溪云再也没胆子劝什么,只是微微一行礼退回卧房中。
又是四下无人般的寂静。
直到后半夜,南宫凉终于抑制不住心中的熊熊大火,火速回棠宸殿换了一身夜行衣,站在棠宸殿屋顶上,朝着东兴皇宫的方向望向无尽的黑夜,眼神锋利如刀,像是想要把人寸寸凌迟。
那目光,仿佛融入了夜色中一样,让人不自然的毛骨悚然。
让人坚信,她,是夜的主宰。
最终,一抬脚向皇宫了里,顾君所暂时入住的寝宫飞去,心中冷笑道,“顾君啊,现在你最好别醒着,要不然,本宫要你好看。”
她当然知道,现下根本不是除了顾君的时候,她需要用临北牵制着东兴,让南安有更充裕的时间休养生息。但是,她是时候出手给他一个教训了,以及,轩辕枫亲爱的父皇轩辕老头。
巧的是,顾君并没有睡,寝室里的灯,还亮着,南宫凉悄悄的翻到后窗,盯了很久的梢,趁着他将屋内最后一个奴才打发出去,就在他吹灭了帐灯还没有回头的一刻,一跃进了屋内,就像是一阵风一样,轻巧的不像话。
“别动。”南宫凉的剑已经架上了顾君的脖子。
顾君果然站的笔直,一动不动。毕竟,谁都惜命。
“轩辕枫的人?”顾君小心翼翼的开口问道。
南宫凉没说话,只是冷哼一声,心下愤恨的很,但仍旧是理智的,“临北太子,知道太多,可不是好事。”

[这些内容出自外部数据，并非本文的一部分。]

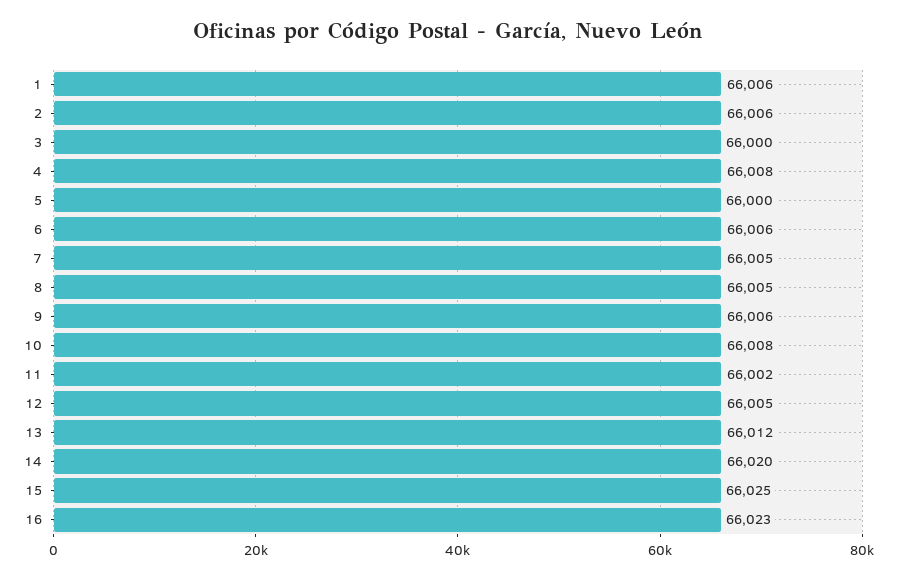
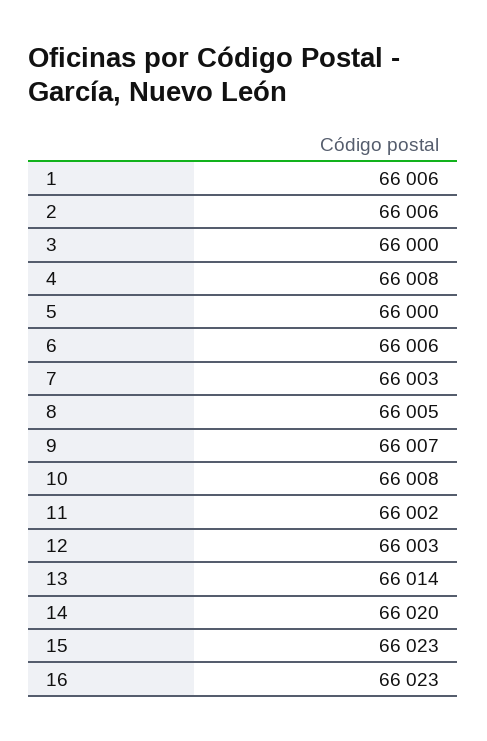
  {
    "1": 66006,
    "2": 66006,
    "3": 66000,
    "4": 66008,
    "5": 66000,
    "6": 66006,
-   "7": 66005,
+   "7": 66003,
    "8": 66005,
-   "9": 66006,
+   "9": 66007,
    "10": 66008,
    "11": 66002,
-   "12": 66005,
+   "12": 66003,
-   "13": 66012,
+   "13": 66014,
    "14": 66020,
-   "15": 66025,
+   "15": 66023,
    "16": 66023
  }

由于刻意掩藏了声线,所以顾君暂时还没有反应过来身后的人就是自己心心念念了一晚上的人。
“可本宫已经知道了,怎么办?”顾君好似并不还怕此时的境况。
“那,杀人灭口,如何?”南宫凉冷冷道。说着,在顾君的脖颈上划出了一道血痕,鲜血接着就缓缓流出。